(Beginning of Records provided)

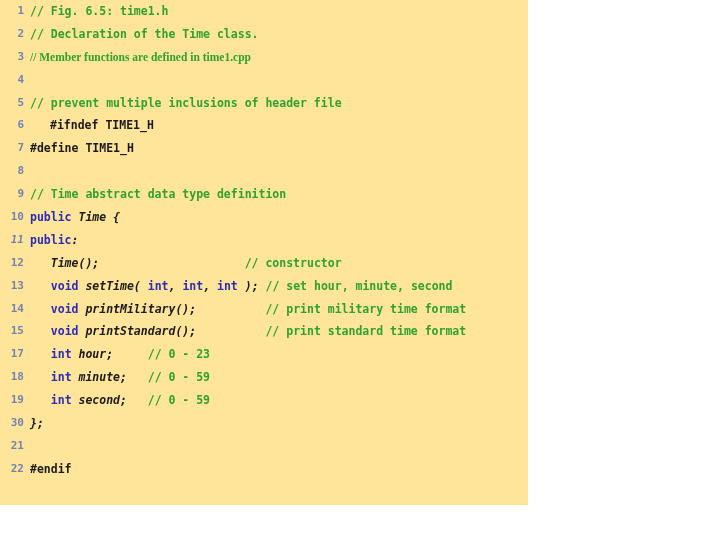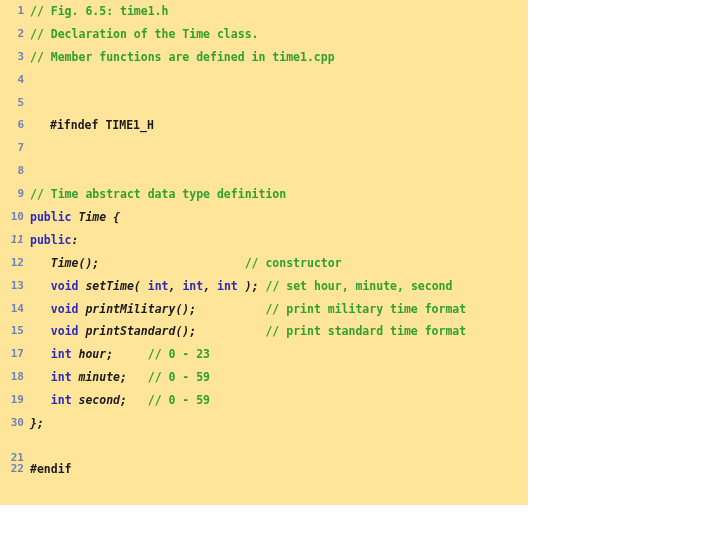--- a/index.html
+++ b/index.html
@@ -60,34 +60,34 @@
   .tok-pre   { color: #1a1a1a; }
 </style>
 </head>
 <body>
 
 <div id="slide" style="background: rgb(255, 255, 255);">
   <div id="code-panel" style="background: rgb(255, 229, 153);">
     <div id="code-lines">
         <div class="code-line"><span class="lineno" style="color: rgb(113, 131, 181);">1</span><span class="linecontent"><span class="tok-com" style="color: rgb(47, 161, 47);">// Fig. 6.5: time1.h</span></span></div>
         <div class="code-line"><span class="lineno" style="color: rgb(113, 131, 181);">2</span><span class="linecontent"><span class="tok-com" style="color: rgb(47, 161, 47);">// Declaration of the Time class.</span></span></div>
-        <div class="code-line"><span class="lineno" style="color: rgb(113, 131, 181);">3</span><span class="linecontent"><span class="tok-com" style="color: rgb(47, 161, 47);">// Member functions are defined in time1.cpp</span></span></div>
+        <div class="code-line"><span class="lineno" style="color: rgb(113, 131, 181);">3</span><span class="linecontent"><span class="tok-com" style="color: rgb(47, 161, 47); font-family: Liberation Serif, serif;">// Member functions are defined in time1.cpp</span></span></div>
         <div class="code-line"><span class="lineno" style="color: rgb(113, 131, 181);">4</span><span class="linecontent"></span></div>
-        <div class="code-line"><span class="lineno" style="color: rgb(113, 131, 181);">5</span></div>
+        <div class="code-line"><span class="lineno" style="color: rgb(113, 131, 181);">5</span><span class="linecontent"><span class="tok-com" style="color: rgb(47, 161, 47);">// prevent multiple inclusions of header file</span></span></div>
         <div class="code-line"><span class="lineno" style="color: rgb(113, 131, 181);">6</span><span class="linecontent"><span class="tok-pre" style="color: rgb(26, 26, 26); margin-left: 20px;">#ifndef TIME1_H</span></span></div>
-        <div class="code-line"><span class="lineno" style="color: rgb(113, 131, 181);">7</span></div>
+        <div class="code-line"><span class="lineno" style="color: rgb(113, 131, 181);">7</span><span class="linecontent"><span class="tok-pre" style="color: rgb(26, 26, 26);">#define TIME1_H</span></span></div>
         <div class="code-line"><span class="lineno" style="color: rgb(113, 131, 181);">8</span><span class="linecontent"></span></div>
         <div class="code-line"><span class="lineno" style="color: rgb(113, 131, 181);">9</span><span class="linecontent"><span class="tok-com" style="color: rgb(47, 161, 47);">// Time abstract data type definition</span></span></div>
         <div class="code-line"><span class="lineno" style="color: rgb(113, 131, 181);">10</span><span class="linecontent"><span class="tok-kw" style="color: rgb(43, 43, 184);">public</span><span class="tok-plain" style="color: rgb(26, 26, 26);"> Time {</span></span></div>
         <div class="code-line"><span class="lineno" style="color: rgb(113, 131, 181); font-style: italic;">11</span><span class="linecontent"><span class="tok-kw" style="color: rgb(43, 43, 184);">public</span><span class="tok-plain" style="color: rgb(26, 26, 26);">:</span></span></div>
         <div class="code-line"><span class="lineno" style="color: rgb(113, 131, 181);">12</span><span class="linecontent"><span class="tok-plain" style="color: rgb(26, 26, 26);">   Time();</span><span class="tok-plain" style="color: rgb(26, 26, 26);">                     </span><span class="tok-com" style="color: rgb(47, 161, 47);">// constructor</span></span></div>
         <div class="code-line"><span class="lineno" style="color: rgb(113, 131, 181);">13</span><span class="linecontent"><span class="tok-plain" style="color: rgb(26, 26, 26);">   </span><span class="tok-kw" style="color: rgb(43, 43, 184);">void</span><span class="tok-plain" style="color: rgb(26, 26, 26);"> setTime( </span><span class="tok-kw" style="color: rgb(43, 43, 184);">int</span><span class="tok-plain" style="color: rgb(26, 26, 26);">, </span><span class="tok-kw" style="color: rgb(43, 43, 184);">int</span><span class="tok-plain" style="color: rgb(26, 26, 26);">, </span><span class="tok-kw" style="color: rgb(43, 43, 184);">int</span><span class="tok-plain" style="color: rgb(26, 26, 26);"> ); </span><span class="tok-com" style="color: rgb(47, 161, 47);">// set hour, minute, second</span></span></div>
         <div class="code-line"><span class="lineno" style="color: rgb(113, 131, 181);">14</span><span class="linecontent"><span class="tok-plain" style="color: rgb(26, 26, 26);">   </span><span class="tok-kw" style="color: rgb(43, 43, 184);">void</span><span class="tok-plain" style="color: rgb(26, 26, 26);"> printMilitary();</span><span class="tok-plain" style="color: rgb(26, 26, 26);">          </span><span class="tok-com" style="color: rgb(47, 161, 47);">// print military time format</span></span></div>
         <div class="code-line"><span class="lineno" style="color: rgb(113, 131, 181);">15</span><span class="linecontent"><span class="tok-plain" style="color: rgb(26, 26, 26);">   </span><span class="tok-kw" style="color: rgb(43, 43, 184);">void</span><span class="tok-plain" style="color: rgb(26, 26, 26);"> printStandard();</span><span class="tok-plain" style="color: rgb(26, 26, 26);">          </span><span class="tok-com" style="color: rgb(47, 161, 47);">// print standard time format</span></span></div>
         <div class="code-line"><span class="lineno" style="color: rgb(113, 131, 181);">17</span><span class="linecontent"><span class="tok-plain" style="color: rgb(26, 26, 26);">   </span><span class="tok-kw" style="color: rgb(43, 43, 184);">int</span><span class="tok-plain" style="color: rgb(26, 26, 26);"> hour;</span><span class="tok-plain" style="color: rgb(26, 26, 26);">     </span><span class="tok-com" style="color: rgb(47, 161, 47);">// 0 - 23</span></span></div>
         <div class="code-line"><span class="lineno" style="color: rgb(113, 131, 181);">18</span><span class="linecontent"><span class="tok-plain" style="color: rgb(26, 26, 26);">   </span><span class="tok-kw" style="color: rgb(43, 43, 184);">int</span><span class="tok-plain" style="color: rgb(26, 26, 26);"> minute;</span><span class="tok-plain" style="color: rgb(26, 26, 26);">   </span><span class="tok-com" style="color: rgb(47, 161, 47);">// 0 - 59</span></span></div>
         <div class="code-line"><span class="lineno" style="color: rgb(113, 131, 181);">19</span><span class="linecontent"><span class="tok-plain" style="color: rgb(26, 26, 26);">   </span><span class="tok-kw" style="color: rgb(43, 43, 184);">int</span><span class="tok-plain" style="color: rgb(26, 26, 26);"> second;</span><span class="tok-plain" style="color: rgb(26, 26, 26);">   </span><span class="tok-com" style="color: rgb(47, 161, 47);">// 0 - 59</span></span></div>
         <div class="code-line"><span class="lineno" style="color: rgb(113, 131, 181);">30</span><span class="linecontent"><span class="tok-plain" style="color: rgb(26, 26, 26);">};</span></span></div>
-        <div class="code-line"><span class="lineno" style="color: rgb(113, 131, 181); margin-top: 12px;">21</span><span class="linecontent"></span></div>
+        <div class="code-line"><span class="lineno" style="color: rgb(113, 131, 181);">21</span><span class="linecontent"></span></div>
         <div class="code-line"><span class="lineno" style="color: rgb(113, 131, 181);">22</span><span class="linecontent"><span class="tok-pre" style="color: rgb(26, 26, 26);">#endif</span></span></div>
       </div>
   </div>
 </div>
 
 </body></html>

(End of Records provided)

=== Brief ===
Set down exactly the lines from the start of the records through the line containing "the Time class.</span></span></div>", both included, and omit the pictures.

=== Written response ===
--- a/index.html
+++ b/index.html
@@ -60,34 +60,34 @@
   .tok-pre   { color: #1a1a1a; }
 </style>
 </head>
 <body>
 
 <div id="slide" style="background: rgb(255, 255, 255);">
   <div id="code-panel" style="background: rgb(255, 229, 153);">
     <div id="code-lines">
         <div class="code-line"><span class="lineno" style="color: rgb(113, 131, 181);">1</span><span class="linecontent"><span class="tok-com" style="color: rgb(47, 161, 47);">// Fig. 6.5: time1.h</span></span></div>
         <div class="code-line"><span class="lineno" style="color: rgb(113, 131, 181);">2</span><span class="linecontent"><span class="tok-com" style="color: rgb(47, 161, 47);">// Declaration of the Time class.</span></span></div>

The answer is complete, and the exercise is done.